_Source text_
The authors would like to thank everyone who contributed to FSD50K with annotations, and especially Mercedes
Collado, Ceren Can, Rachit Gupta, Javier Arredondo, Gary Avendano and Sara Fernandez for their commitment and
perseverance. The authors would also like to thank Daniel P.W. Ellis and Manoj Plakal from Google Research for
valuable discussions. This work is partially supported by the European Union’s Horizon 2020 research and innovation
programme under grant agreement No 688382 AudioCommons, and two Google Faculty Research Awards 2017 and 2018, and
the Maria de Maeztu Units of Excellence Programme (MDM-2015-0502).
*License:*
All audio clips in FSD50K are released under Creative Commons (CC) licenses. Each clip has its own license as
defined by the clip uploader in Freesound, some of them requiring attribution to their original authors and some
forbidding further commercial reuse. For attribution purposes and to facilitate attribution of these files to third
parties, we include a mapping from the audio clips to their corresponding licenses. The licenses are specified in
the files dev_clips_info_FSD50K.json and eval_clips_info_FSD50K.json. These licenses are CC0, CC-BY, CC-BY-NC and
CC Sampling+.
In addition, FSD50K as a whole is the result of a curation process and it has an additional license: FSD50K is
released under CC-BY. This license is specified in the LICENSE-DATASET file downloaded with the FSD50K.doc zip file.
Usage of FSD50K for commercial purposes: If you'd like to use FSD50K for commercial purposes, please contact Eduardo
Fonseca and Frederic Font at eduardo.fonseca@upf.edu and frederic.font@upf.edu.
*Feedback:*
For further questions, please contact eduardo.fonseca@upf.edu, or join the freesound-annotator Google Group.
"""
import os
from typing import BinaryIO, Optional, Tuple
import librosa
import csv
import json
import logging
import subprocess
import numpy as np
from soundata import download_utils, jams_utils, core, annotations, io
BIBTEX = """
@dataset{fonseca2020fsd50k,
title={FSD50K: an Open Dataset of Human-Labeled Sound Events},
author={Eduardo Fonseca and Xavier Favory and Jordi Pons and Frederic Font and Xavier Serra},
year={2020},
eprint={2010.00475},
archivePrefix={arXiv},
primaryClass={cs.SD}
}
"""
# a dictionary key that has a list of RemoteFileMetadata implies a multi-part zip
# and will be processed as such using the zip subprocess (see soundata.download_utils)

_Questions_
**1)** In the FSD50K source text, under which license is FSD50K as a whole released?
**2)** Please proceed with the FSD50K source text, starting right after its last line.

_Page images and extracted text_

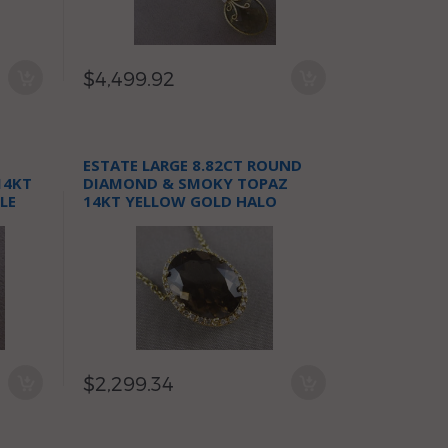
$4,499.92
ESTATE LARGE 8.82CT ROUND
14KT
DIAMOND & SMOKY TOPAZ
LE
14KT YELLOW GOLD HALO
NECKLACE
$2,299.34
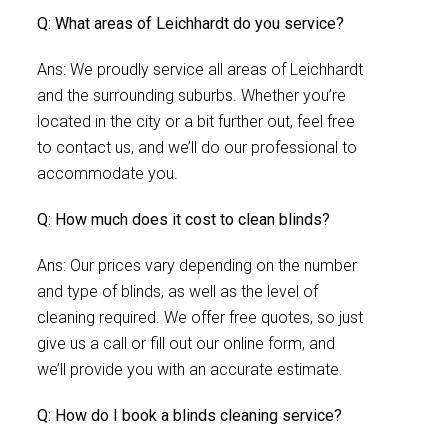
Q: What areas of Leichhardt do you service?
Ans: We proudly service all areas of Leichhardt
and the surrounding suburbs. Whether you’re
located in the city or a bit further out, feel free
to contact us, and we’ll do our professional to
accommodate you.
Q: How much does it cost to clean blinds?
Ans: Our prices vary depending on the number
and type of blinds, as well as the level of
cleaning required. We offer free quotes, so just
give us a call or fill out our online form, and
we’ll provide you with an accurate estimate.
Q: How do I book a blinds cleaning service?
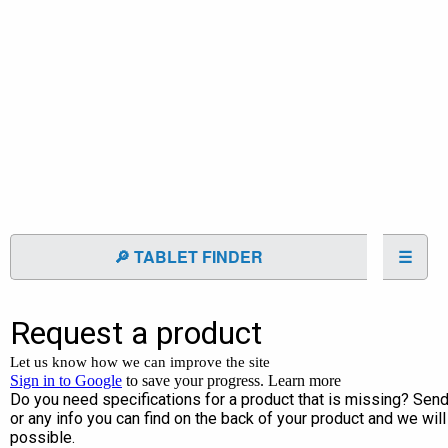
🔎 TABLET FINDER
☰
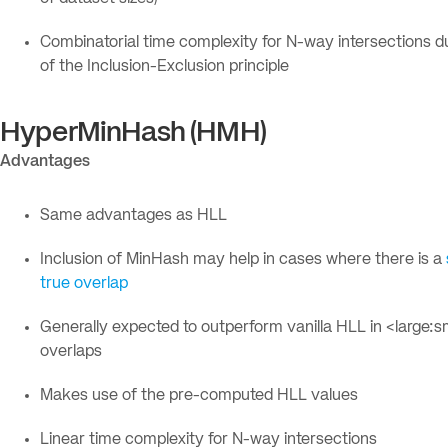
Combinatorial time complexity for N-way intersections d
of the Inclusion-Exclusion principle
HyperMinHash (HMH)
Advantages
Same advantages as HLL
Inclusion of MinHash may help in cases where there is a
true overlap
Generally expected to outperform vanilla HLL in <large:s
overlaps
Makes use of the pre-computed HLL values
Linear time complexity for N-way intersections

_Answer section_
**1)** CC-BY

**2)**
REMOTES = {
"FSD50K.dev_audio": [
download_utils.RemoteFileMetadata(
filename="FSD50K.dev_audio.zip",
url="https://zenodo.org/record/4060432/files/FSD50K.dev_audio.zip?download=1",
checksum="c480d119b8f7a7e32fdb58f3ea4d6c5a",
),
download_utils.RemoteFileMetadata(
filename="FSD50K.dev_audio.z01",
url="https://zenodo.org/record/4060432/files/FSD50K.dev_audio.z01?download=1",
checksum="faa7cf4cc076fc34a44a479a5ed862a3",
),
download_utils.RemoteFileMetadata(
filename="FSD50K.dev_audio.z02",
url="https://zenodo.org/record/4060432/files/FSD50K.dev_audio.z02?download=1",
checksum="8f9b66153e68571164fb1315d00bc7bc",
),
download_utils.RemoteFileMetadata(
filename="FSD50K.dev_audio.z03",
url="https://zenodo.org/record/4060432/files/FSD50K.dev_audio.z03?download=1",
checksum="1196ef47d267a993d30fa98af54b7159",
),
download_utils.RemoteFileMetadata(
filename="FSD50K.dev_audio.z04",
url="https://zenodo.org/record/4060432/files/FSD50K.dev_audio.z04?download=1",
checksum="d088ac4e11ba53daf9f7574c11cccac9",
),
download_utils.RemoteFileMetadata(
filename="FSD50K.dev_audio.z05",
url="https://zenodo.org/record/4060432/files/FSD50K.dev_audio.z05?download=1",
checksum="81356521aa159accd3c35de22da28c7f",
),
],
"FSD50K.eval_audio": [
download_utils.RemoteFileMetadata(
filename="FSD50K.eval_audio.zip",
url="https://zenodo.org/record/4060432/files/FSD50K.eval_audio.zip?download=1",
checksum="6fa47636c3a3ad5c7dfeba99f2637982",
),
download_utils.RemoteFileMetadata(
filename="FSD50K.eval_audio.z01",
url="https://zenodo.org/record/4060432/files/FSD50K.eval_audio.z01?download=1",
checksum="3090670eaeecc013ca1ff84fe4442aeb",
),
],
"ground_truth": download_utils.RemoteFileMetadata(
filename="FSD50K.ground_truth.zip",
url="https://zenodo.org/record/4060432/files/FSD50K.ground_truth.zip?download=1",
checksum="ca27382c195e37d2269c4c866dd73485",
),
"metadata": download_utils.RemoteFileMetadata(
filename="FSD50K.metadata.zip",
url="https://zenodo.org/record/4060432/files/FSD50K.metadata.zip?download=1",
checksum="b9ea0c829a411c1d42adb9da539ed237",
),
"documentation": download_utils.RemoteFileMetadata(
filename="FSD50K.doc.zip",
url="https://zenodo.org/record/4060432/files/FSD50K.doc.zip?download=1",
checksum="3516162b82dc2945d3e7feba0904e800",
),
}
LICENSE_INFO = "Creative Commons Attribution 4.0 International"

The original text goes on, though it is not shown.